What this task involves:
Tally the lines in the listing below that contain the string "Submit", treating uppercase and lowercase as distinct. Reply with the number alone.

%%

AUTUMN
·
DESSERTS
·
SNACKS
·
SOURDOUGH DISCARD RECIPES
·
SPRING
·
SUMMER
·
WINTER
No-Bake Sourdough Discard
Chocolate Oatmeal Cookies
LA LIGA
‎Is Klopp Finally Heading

%%
%%

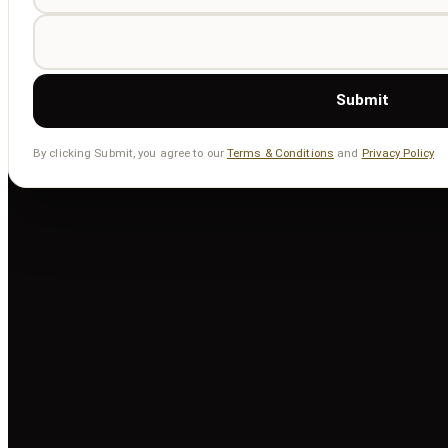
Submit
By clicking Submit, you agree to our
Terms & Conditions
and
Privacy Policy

%%

Finished task:
2